The show’s success at exposing American “mob mentality” was brought
most clearly and uncomfortably to the fore earlier this season in a segment that has drawn perhaps the most public commentary. As Borat, the investigative foreign journalist with the heavy accent and seeming cluelessness about American culture, he invites a bar full of locals in Arizona to sing along with him as he recounts karaoke jingles from his homeland. The crowd quickly becomes cheery and cooperative, a quality that turns disturbingly negative when one realizes they’ll go along with anything. For example, what happens when Boris sings a little ditty about devil-horned Jews who should be thrown down a well? That’s right, the entire crowd sings along gleefully. Suddenly, for the viewer there’s a lot more than just laughs; it is an unsettling experience to see how, with a minimum of effort, Cohen has drawn out from a large crowd an apparently unanimous willingness to engage in scabrous bigotry as long as everyone else plays along.

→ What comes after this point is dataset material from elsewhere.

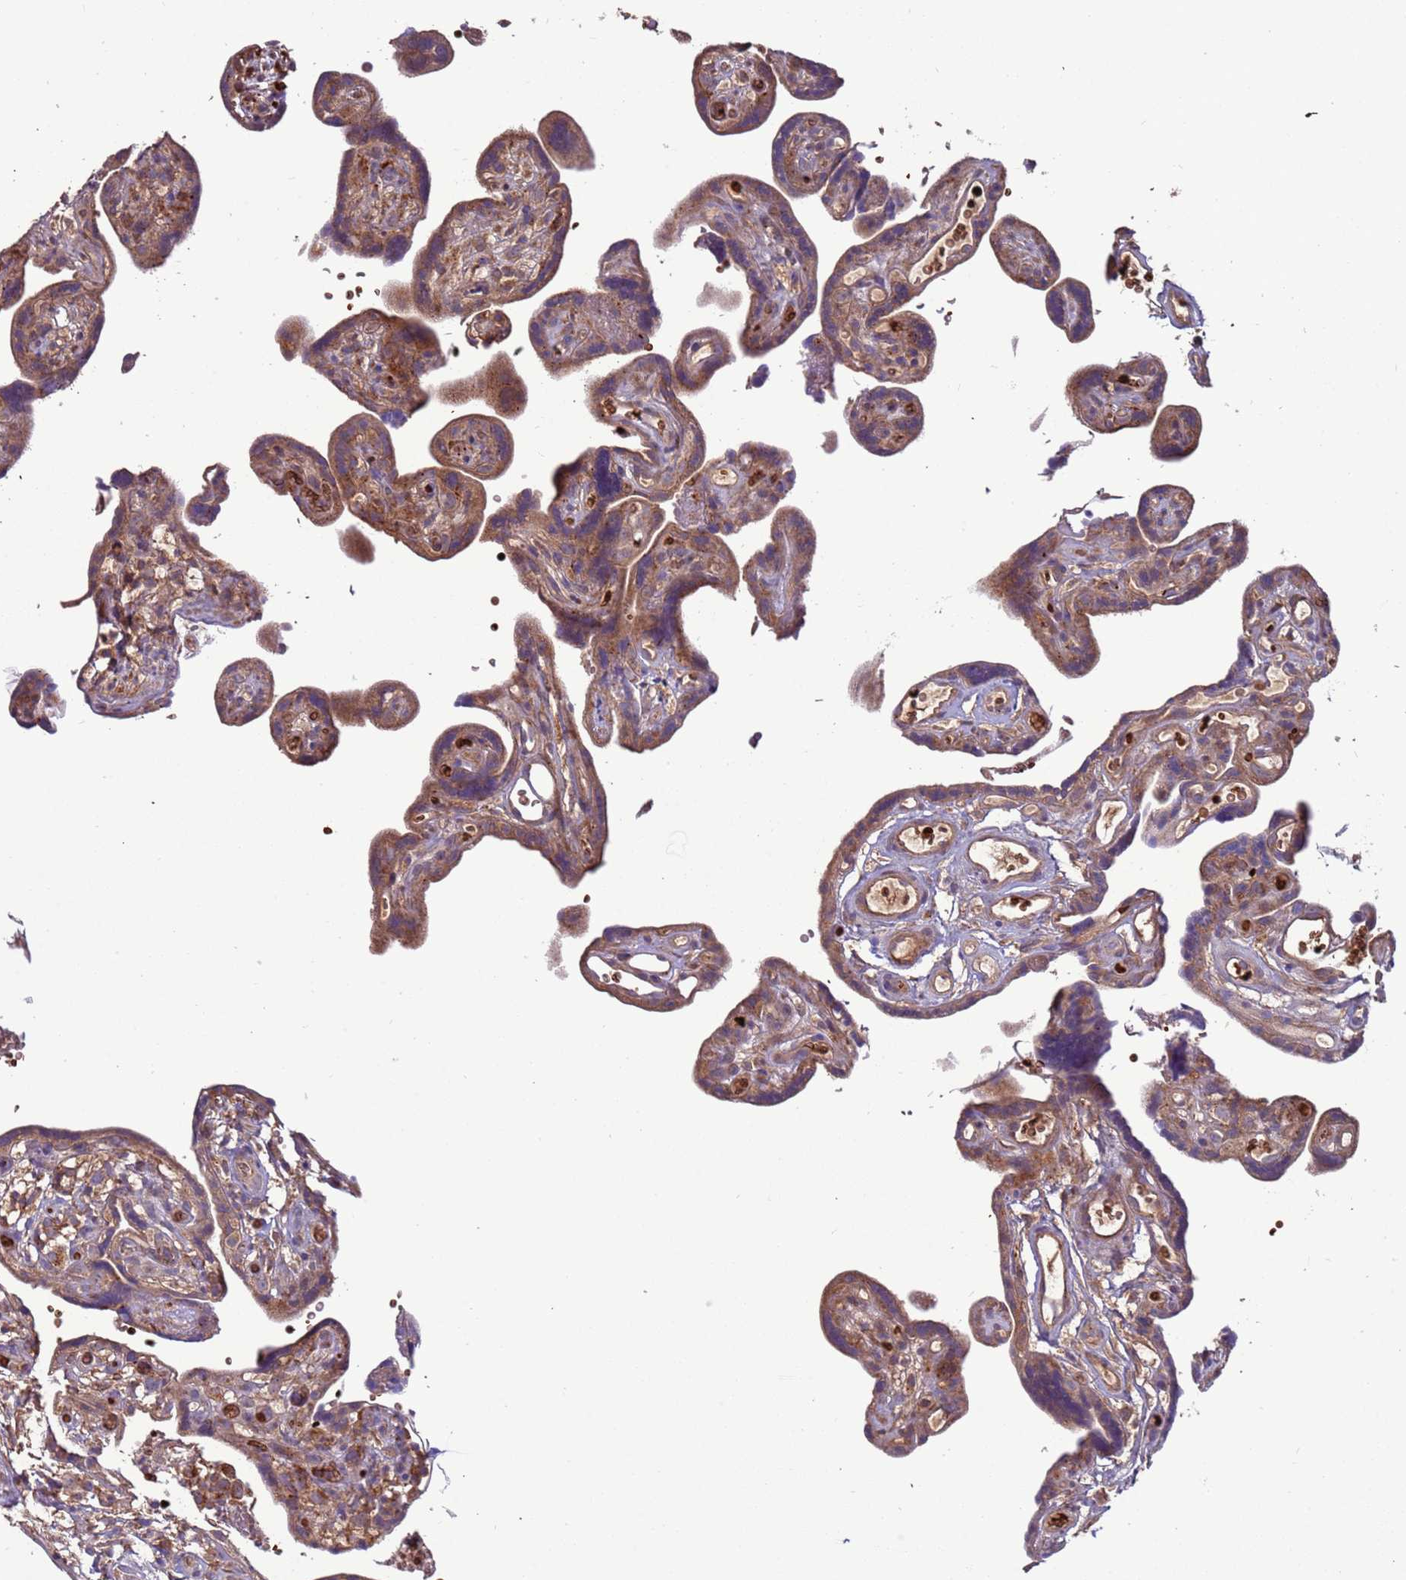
{"staining": {"intensity": "moderate", "quantity": "25%-75%", "location": "cytoplasmic/membranous"}, "tissue": "placenta", "cell_type": "Decidual cells", "image_type": "normal", "snomed": [{"axis": "morphology", "description": "Normal tissue, NOS"}, {"axis": "topography", "description": "Placenta"}], "caption": "Brown immunohistochemical staining in normal placenta displays moderate cytoplasmic/membranous staining in about 25%-75% of decidual cells. The protein of interest is stained brown, and the nuclei are stained in blue (DAB IHC with brightfield microscopy, high magnification).", "gene": "VPS36", "patient": {"sex": "female", "age": 30}}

Heartier laughs and fewer misgivings can be found in Cohen’s many “interviews” with American icons while playing his title character. Because the subjects of his interviews almost always equate his strange British-ghetto-rapper accent and outfits with ignorance, “Ali G” regularly convinces them to go along with his idiotic questions and seeming misunderstandings without a second thought. Choice examples include his interview of Pat Buchanan in which he asked about the search for Saddam Hussein’s “BLTs.” Buchanan, left out of the joke, then proceeds to talk about weapons of mass destruction using terminology more commonly employed for a bacon, lettuce and tomato sandwich. Similarly, he gets a former FBI director to discuss the grassy knoll in Dallas as the locale of a famous controversy: “Who shot JR?”

Because Cohen and his style of comedy are so new to the United States, he has easily procured these fake interviews with celebrities and political pundits, all of whom, one would think, should know better. Buzz Aldrin has been a guest (sample question: “what was it like to walk on the sun?”), as have Christine Todd Whitman, Gore Vidal (in Ali G’s world, a famous hair stylist), Marlin Fitzwater, Newt Gingrich, and Donald Trump (who, to his credit, caught on to the joke much quicker than most), among many others. Along with the sidesplitting jokes at their expense comes a revealing tendency on the part of the average American to assume that a young foreigner is, well, stupid. Time and again, Cohen catches these public figures treating him with kid gloves, interpreting every misunderstanding as the endearing ignorance of a foreigner. One can only imagine their reactions when, in the aftermath, they realize they have been so thoroughly had.